Utopie communiste parue en 2022. Dans les années 50, le capitalisme s’est effondré partout sur la planète. 20 ans plus tard, pour commémorer cet effondrement, des participant.es à la Commune de New York décident de compiler une histoire orale : une compilation de témoignages d’une dizaine de personne ayant vécu les événements qui ont conduit à l’instauration de cette Commune, sa place dans le monde, ce que ça fait de vivre dedans.

C’était très chouette à lire, la forme de l’Histoire orale marche bien pour présenter plusieurs points de vue et facettes. Le récit de l’effondrement est crédible (dans ses points heureux comme dans les points d’accélérationnisme fasciste avant, hélas). Le focus n’est pas uniquement sur NY, on a des éléments sur le reste du monde (l’effondrement du système chinois, l' »intifada finale » qui mène à la libération de la Palestine et à la réduction d’Israël à ses frontières de 48, un peu dur à lire dans son optimisme en 2025 même si le livre ne présente jamais des victoires contre le fascisme et le capitalisme qui se sont faites sans lutte).

C’était pas le point du livre mais j’aurai bien voulu néanmoins plus de références à la Commune de Paris. Ça m’a rappelé Eutopia et d’autres visions d’utopies post-capitalismes que j’ai pu lire, mais everything for everyone met plus l’accent sur le portage des luttes par les minorités, et l’impact sur la santé mentale aussi bien du capitalisme que des luttes contre.

Monk and Robot, de Becky Chambers

Deux courts roman de solarpunk étatsuniens, publiés en 2021 et 2022. Sur Panga, une lune habitée, les Humain.es vivent dans une société post-scarcity et qui a réalisé sa transition écologique. Ces événements sont arrivés suite à l’accès à la conscience des robots, qui des siècles auparavant, ont décidé de s’éloigner de la société humaine et de partir vivre dans la nature. Les Humain.es n’ont plus jamais entendu parlé d’eux, et ont respecté leur promesse de laisser les robots en paix, en rendant à la Nature (et aux robots donc) 50 % de la surface de la Lune.

Dans cette société, Dex, un.e moine non-binaire, n’arrive pas à trouver sa place. Après avoir vécu des années dans un monastère consacré à Allalae, une des six divinités du panthéon pangéen, iel décide de devenir un.e moine itinérant.e, offrant du thé et une session d’écoute aux personnes qui le désirent. Mais cette seconde vie lea lasse aussi au bout d’un moment, et iel part dans les terres renaturés, avec pour objectif un ancien monastère où iel espère pouvoir entendre une espèce de criquet éteinte dans les terres toujours habitées par les Humain.es. Sur le chemin du monastère, iel va rencontrer Mosscap, un.e robot envoyé.e comme ambassadeur par les sien.nes, qui avaient promis il y a des siècles de revenir rencontrer l’Humanité. Mosscap arrive avec une question qu’iel souhaite poser à chaque Humain.e qu’iel rencontrera : de quoi les Humain.es ont-iels besoin ?
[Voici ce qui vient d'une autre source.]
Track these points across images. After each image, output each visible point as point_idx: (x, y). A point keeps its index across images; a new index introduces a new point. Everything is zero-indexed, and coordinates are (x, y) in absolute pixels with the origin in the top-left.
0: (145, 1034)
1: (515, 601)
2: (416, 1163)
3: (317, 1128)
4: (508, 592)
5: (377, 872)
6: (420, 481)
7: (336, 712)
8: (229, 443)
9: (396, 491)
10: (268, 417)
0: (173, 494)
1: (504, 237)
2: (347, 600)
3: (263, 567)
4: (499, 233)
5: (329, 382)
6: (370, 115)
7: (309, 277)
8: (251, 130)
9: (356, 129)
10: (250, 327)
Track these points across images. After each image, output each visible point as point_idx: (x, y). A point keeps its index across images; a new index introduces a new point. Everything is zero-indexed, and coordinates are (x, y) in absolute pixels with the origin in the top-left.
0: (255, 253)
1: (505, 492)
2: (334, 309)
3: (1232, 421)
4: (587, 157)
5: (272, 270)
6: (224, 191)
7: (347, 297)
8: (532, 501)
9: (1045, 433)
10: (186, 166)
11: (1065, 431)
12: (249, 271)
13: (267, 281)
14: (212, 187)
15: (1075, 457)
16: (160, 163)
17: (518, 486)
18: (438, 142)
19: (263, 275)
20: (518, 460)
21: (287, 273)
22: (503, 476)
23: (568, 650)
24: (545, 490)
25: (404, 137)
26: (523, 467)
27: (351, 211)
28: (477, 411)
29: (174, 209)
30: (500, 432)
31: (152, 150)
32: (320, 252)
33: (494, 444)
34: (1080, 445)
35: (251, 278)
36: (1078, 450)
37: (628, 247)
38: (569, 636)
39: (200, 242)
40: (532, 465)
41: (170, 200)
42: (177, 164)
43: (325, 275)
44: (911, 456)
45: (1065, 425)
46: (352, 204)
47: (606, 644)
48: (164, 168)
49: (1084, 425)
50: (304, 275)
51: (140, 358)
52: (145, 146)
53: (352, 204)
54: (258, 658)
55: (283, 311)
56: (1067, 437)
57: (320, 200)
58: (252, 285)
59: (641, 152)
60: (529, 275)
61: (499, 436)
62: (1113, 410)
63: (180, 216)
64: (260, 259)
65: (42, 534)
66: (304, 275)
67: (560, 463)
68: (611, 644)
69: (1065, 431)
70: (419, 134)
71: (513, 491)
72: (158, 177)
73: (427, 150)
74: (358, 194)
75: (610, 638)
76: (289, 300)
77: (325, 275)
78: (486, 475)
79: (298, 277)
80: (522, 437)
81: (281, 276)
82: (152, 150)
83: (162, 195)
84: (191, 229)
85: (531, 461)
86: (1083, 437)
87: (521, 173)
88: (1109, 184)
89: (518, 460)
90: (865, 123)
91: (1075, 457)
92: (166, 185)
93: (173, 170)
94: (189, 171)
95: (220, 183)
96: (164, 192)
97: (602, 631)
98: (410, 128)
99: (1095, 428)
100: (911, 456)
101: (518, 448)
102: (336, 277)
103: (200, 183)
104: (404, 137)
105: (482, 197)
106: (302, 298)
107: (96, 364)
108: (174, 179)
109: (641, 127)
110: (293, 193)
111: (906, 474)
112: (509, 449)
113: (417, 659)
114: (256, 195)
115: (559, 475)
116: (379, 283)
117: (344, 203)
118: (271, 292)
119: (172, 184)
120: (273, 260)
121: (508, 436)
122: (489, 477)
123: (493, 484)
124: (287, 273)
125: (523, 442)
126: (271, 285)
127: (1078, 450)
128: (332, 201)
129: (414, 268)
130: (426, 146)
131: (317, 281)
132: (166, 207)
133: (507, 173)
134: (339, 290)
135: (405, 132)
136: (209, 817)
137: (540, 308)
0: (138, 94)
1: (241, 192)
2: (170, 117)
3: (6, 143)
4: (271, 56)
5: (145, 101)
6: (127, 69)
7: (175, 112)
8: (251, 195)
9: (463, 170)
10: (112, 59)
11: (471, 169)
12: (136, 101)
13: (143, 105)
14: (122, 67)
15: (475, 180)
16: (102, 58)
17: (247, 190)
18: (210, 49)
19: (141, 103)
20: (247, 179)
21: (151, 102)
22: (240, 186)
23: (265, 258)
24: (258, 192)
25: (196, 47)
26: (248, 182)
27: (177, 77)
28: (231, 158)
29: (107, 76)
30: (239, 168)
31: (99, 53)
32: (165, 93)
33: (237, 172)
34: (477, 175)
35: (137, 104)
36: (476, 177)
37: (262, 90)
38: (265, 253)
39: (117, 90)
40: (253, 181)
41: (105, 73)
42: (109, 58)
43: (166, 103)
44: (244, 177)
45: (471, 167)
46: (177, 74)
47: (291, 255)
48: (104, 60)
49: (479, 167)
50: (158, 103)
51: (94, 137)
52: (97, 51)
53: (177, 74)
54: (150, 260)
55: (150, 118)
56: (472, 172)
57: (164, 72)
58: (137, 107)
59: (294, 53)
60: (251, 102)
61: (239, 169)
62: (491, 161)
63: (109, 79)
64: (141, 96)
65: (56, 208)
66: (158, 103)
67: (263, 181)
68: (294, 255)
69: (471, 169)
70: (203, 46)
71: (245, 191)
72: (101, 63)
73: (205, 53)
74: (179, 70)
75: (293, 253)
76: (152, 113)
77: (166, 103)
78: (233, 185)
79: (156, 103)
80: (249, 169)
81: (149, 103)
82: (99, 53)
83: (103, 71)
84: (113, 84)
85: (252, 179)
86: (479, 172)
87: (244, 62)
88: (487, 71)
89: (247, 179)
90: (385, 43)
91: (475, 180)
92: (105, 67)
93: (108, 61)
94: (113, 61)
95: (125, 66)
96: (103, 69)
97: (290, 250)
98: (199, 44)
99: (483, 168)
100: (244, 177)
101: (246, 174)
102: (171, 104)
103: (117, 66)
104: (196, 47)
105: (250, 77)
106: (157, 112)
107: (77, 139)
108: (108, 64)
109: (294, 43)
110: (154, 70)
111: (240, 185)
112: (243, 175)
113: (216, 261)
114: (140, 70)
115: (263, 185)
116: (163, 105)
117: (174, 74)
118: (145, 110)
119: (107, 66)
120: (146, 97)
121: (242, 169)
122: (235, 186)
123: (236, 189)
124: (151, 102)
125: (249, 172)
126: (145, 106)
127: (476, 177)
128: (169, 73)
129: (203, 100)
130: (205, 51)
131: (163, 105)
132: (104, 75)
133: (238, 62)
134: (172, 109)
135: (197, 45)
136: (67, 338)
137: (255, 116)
C’était assez chouette, comme tout ce que j’ai lu de Becky Chambers. Lire des histoires positives où la tension vient des angoisses internes des personnages plutôt que de circonstance adverses extérieures est intéressant, et ce n’est pas facile à écrire je trouve, donc kudos à l’autrice pour ces réussites répétées. Le personnage de Mosscap qui est émerveillé par des éléments qui sont totalement anodins pour l’Humanité mais étrangers pour lui fonctionne très bien (le passage où après avoir appris que les Humain.es n’ont pas de souvenir de leurs premières années, il demande qu’on montre une photo de lui et un bébé au bébé quand il aura commencé à former des souvenirs « pour qu’il sache qu’on était amis même avant qu’il s’en rappelle : <3 <3 <3). Les angoisses de Dex sur sa place dans le monde, le besoin d’avoir un but dans sa vie même dans une société post-scarcity et même en adhérant à une vision de la vie où il ne pense pas que l’univers ait un arc téléologique, ça résonne pas mal.

Bref, reco comme toujours pour Chambers jusqu’ici.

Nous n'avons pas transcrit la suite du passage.